Her eyes lock on me. She murmurs something. Good morning, I suppose. “How do you feel this morning?” Stupid question.
After a long time, she replies, just above the threshold of my hearing. “Not too good today.” Same answer, different day. I push the cart away, the remnants of her breakfast coagulating under the stainless steel. She doesn’t blink.
I try small talk. It supposed to rain today. Did you watch the baseball game last night? Sometimes my questions just get sucked up into the air register. Sometimes she answers, after long pauses. I’m learning to be patient again. The space between our words is like the space between planets, between atoms, the endless nothingness that is the universe or God or just plain old nothingness.
I open the shade and the light pours in. It’s a private room on a regular floor. After ICU and PCU, she has graduated. Next stop? Discharge.

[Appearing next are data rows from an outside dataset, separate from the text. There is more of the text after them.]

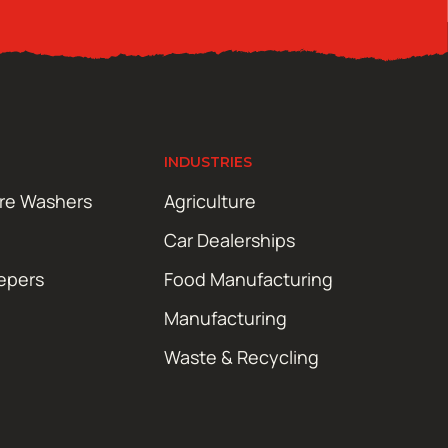
INDUSTRIES
ure Washers
Agriculture
Car Dealerships
epers
Food Manufacturing
Manufacturing
Waste & Recycling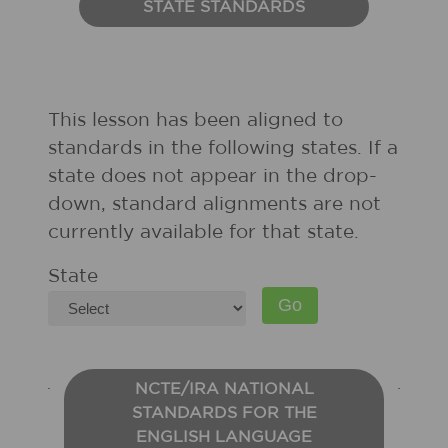
STATE STANDARDS
This lesson has been aligned to
standards in the following states. If a
state does not appear in the drop-
down, standard alignments are not
currently available for that state.
State
NCTE/IRA NATIONAL
STANDARDS FOR THE
ENGLISH LANGUAGE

She has no insurance, no Medicaid and the social worker told me that they need this bed. She said that she would write on her chart that there was no safe discharge plan. That’s because I don’t have health care power of attorney. I don’t have anything in fact. HIPPA means they can’t tell me anything. She is technically in charge of her own fate. The only problem with that is she is quite mad.
She sits up after awhile and begins rubbing her face furiously. A small blemish start to bleed and I hand her some Johnson’s Baby Lotion. “Here, I bet your skin is dry.” She fumbles with it and I take it back and squeeze the pink lotion on her palm. She rubs again. And then she rubs her hands together furiously. She never stops rubbing for the next two hours.
I read her the paper. It never took that long before and now, in the age of Internet news, it takes even less time. The city election will have a do-over in one of the wards because seven people voted who shouldn’t have. I read her the article about Jay-Z suing David Ortiz. She likes country rock, but she knows her baseball. I think she nods.
I skip the editorial about James Madison. She doesn’t care about federal power or states rights. “I’m not feeling too good today.” I put down the paper and look at her. “What feels bad?”
Silence, except for the laughter of the nurses outside the door. The hostess (hospitals have hostesses now) comes by to take her dinner and breakfast orders. I guess that means she’s going to be here another day.
I start on the sports pages.
Why is mental illness so scary? This is a disease, like any other. Cancer or Parkinson’s or Alzheimer’s ravage the body and soul, but they do not have the terror that comes with madness. Maybe it’s because I know it’s hereditary. Maybe because I struggle with my own dark side, always terrified that I, too will slip off the precarious path of normal into the bottomless pit. It happened to my brother. Sure he was always a little peculiar, but then one day, without warning he tried to kill his boss. Am I going to find my hands around someone’s throat when the levees of the genome finally break?
I cry most of the two hours back home again.